* _What you should do_:
Each line of the records needs to come back exactly as written.

━━━━━ Data provided ━━━━━

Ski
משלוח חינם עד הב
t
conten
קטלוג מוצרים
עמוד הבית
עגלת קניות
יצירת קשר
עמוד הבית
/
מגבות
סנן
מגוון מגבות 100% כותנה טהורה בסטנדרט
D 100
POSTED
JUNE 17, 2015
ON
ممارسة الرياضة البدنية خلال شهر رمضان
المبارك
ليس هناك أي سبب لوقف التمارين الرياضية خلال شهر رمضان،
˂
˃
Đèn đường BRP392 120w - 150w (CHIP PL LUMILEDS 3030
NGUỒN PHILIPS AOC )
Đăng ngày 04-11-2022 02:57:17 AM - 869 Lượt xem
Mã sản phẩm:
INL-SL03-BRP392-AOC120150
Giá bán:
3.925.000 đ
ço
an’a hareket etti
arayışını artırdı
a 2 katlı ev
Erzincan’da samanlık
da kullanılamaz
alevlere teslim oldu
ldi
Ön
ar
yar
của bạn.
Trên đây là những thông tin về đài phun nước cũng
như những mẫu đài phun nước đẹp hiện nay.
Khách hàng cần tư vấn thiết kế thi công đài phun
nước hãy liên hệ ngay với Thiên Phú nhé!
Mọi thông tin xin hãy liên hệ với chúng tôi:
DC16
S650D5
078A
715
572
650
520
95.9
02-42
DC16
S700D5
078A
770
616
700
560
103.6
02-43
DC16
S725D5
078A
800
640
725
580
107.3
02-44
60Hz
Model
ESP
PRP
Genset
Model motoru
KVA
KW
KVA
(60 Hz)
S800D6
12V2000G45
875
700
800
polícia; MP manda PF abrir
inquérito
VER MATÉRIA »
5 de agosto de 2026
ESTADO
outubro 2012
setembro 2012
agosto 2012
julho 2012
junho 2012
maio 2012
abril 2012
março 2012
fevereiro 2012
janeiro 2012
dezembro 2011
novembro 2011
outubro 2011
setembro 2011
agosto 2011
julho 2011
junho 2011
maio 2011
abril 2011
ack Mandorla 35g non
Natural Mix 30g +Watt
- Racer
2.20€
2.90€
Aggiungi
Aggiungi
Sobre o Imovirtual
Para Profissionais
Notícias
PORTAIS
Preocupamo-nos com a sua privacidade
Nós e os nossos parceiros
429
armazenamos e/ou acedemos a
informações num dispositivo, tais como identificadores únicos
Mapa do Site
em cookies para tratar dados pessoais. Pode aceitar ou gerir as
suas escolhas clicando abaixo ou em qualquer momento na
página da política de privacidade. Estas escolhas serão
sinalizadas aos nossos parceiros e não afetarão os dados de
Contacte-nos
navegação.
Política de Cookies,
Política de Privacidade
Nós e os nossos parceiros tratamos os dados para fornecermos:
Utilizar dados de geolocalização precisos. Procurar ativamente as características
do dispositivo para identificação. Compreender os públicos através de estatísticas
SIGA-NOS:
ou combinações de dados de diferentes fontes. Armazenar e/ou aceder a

━━━━━

* _Response area_:
Ski
משלוח חינם עד הב
t
conten
קטלוג מוצרים
עמוד הבית
עגלת קניות
יצירת קשר
עמוד הבית
/
מגבות
סנן
מגוון מגבות 100% כותנה טהורה בסטנדרט
D 100
POSTED
JUNE 17, 2015
ON
ممارسة الرياضة البدنية خلال شهر رمضان
المبارك
ليس هناك أي سبب لوقف التمارين الرياضية خلال شهر رمضان،
˂
˃
Đèn đường BRP392 120w - 150w (CHIP PL LUMILEDS 3030
NGUỒN PHILIPS AOC )
Đăng ngày 04-11-2022 02:57:17 AM - 869 Lượt xem
Mã sản phẩm:
INL-SL03-BRP392-AOC120150
Giá bán:
3.925.000 đ
ço
an’a hareket etti
arayışını artırdı
a 2 katlı ev
Erzincan’da samanlık
da kullanılamaz
alevlere teslim oldu
ldi
Ön
ar
yar
của bạn.
Trên đây là những thông tin về đài phun nước cũng
như những mẫu đài phun nước đẹp hiện nay.
Khách hàng cần tư vấn thiết kế thi công đài phun
nước hãy liên hệ ngay với Thiên Phú nhé!
Mọi thông tin xin hãy liên hệ với chúng tôi:
DC16
S650D5
078A
715
572
650
520
95.9
02-42
DC16
S700D5
078A
770
616
700
560
103.6
02-43
DC16
S725D5
078A
800
640
725
580
107.3
02-44
60Hz
Model
ESP
PRP
Genset
Model motoru
KVA
KW
KVA
(60 Hz)
S800D6
12V2000G45
875
700
800
polícia; MP manda PF abrir
inquérito
VER MATÉRIA »
5 de agosto de 2026
ESTADO
outubro 2012
setembro 2012
agosto 2012
julho 2012
junho 2012
maio 2012
abril 2012
março 2012
fevereiro 2012
janeiro 2012
dezembro 2011
novembro 2011
outubro 2011
setembro 2011
agosto 2011
julho 2011
junho 2011
maio 2011
abril 2011
ack Mandorla 35g non
Natural Mix 30g +Watt
- Racer
2.20€
2.90€
Aggiungi
Aggiungi
Sobre o Imovirtual
Para Profissionais
Notícias
PORTAIS
Preocupamo-nos com a sua privacidade
Nós e os nossos parceiros
429
armazenamos e/ou acedemos a
informações num dispositivo, tais como identificadores únicos
Mapa do Site
em cookies para tratar dados pessoais. Pode aceitar ou gerir as
suas escolhas clicando abaixo ou em qualquer momento na
página da política de privacidade. Estas escolhas serão
sinalizadas aos nossos parceiros e não afetarão os dados de
Contacte-nos
navegação.
Política de Cookies,
Política de Privacidade
Nós e os nossos parceiros tratamos os dados para fornecermos:
Utilizar dados de geolocalização precisos. Procurar ativamente as características
do dispositivo para identificação. Compreender os públicos através de estatísticas
SIGA-NOS:
ou combinações de dados de diferentes fontes. Armazenar e/ou aceder a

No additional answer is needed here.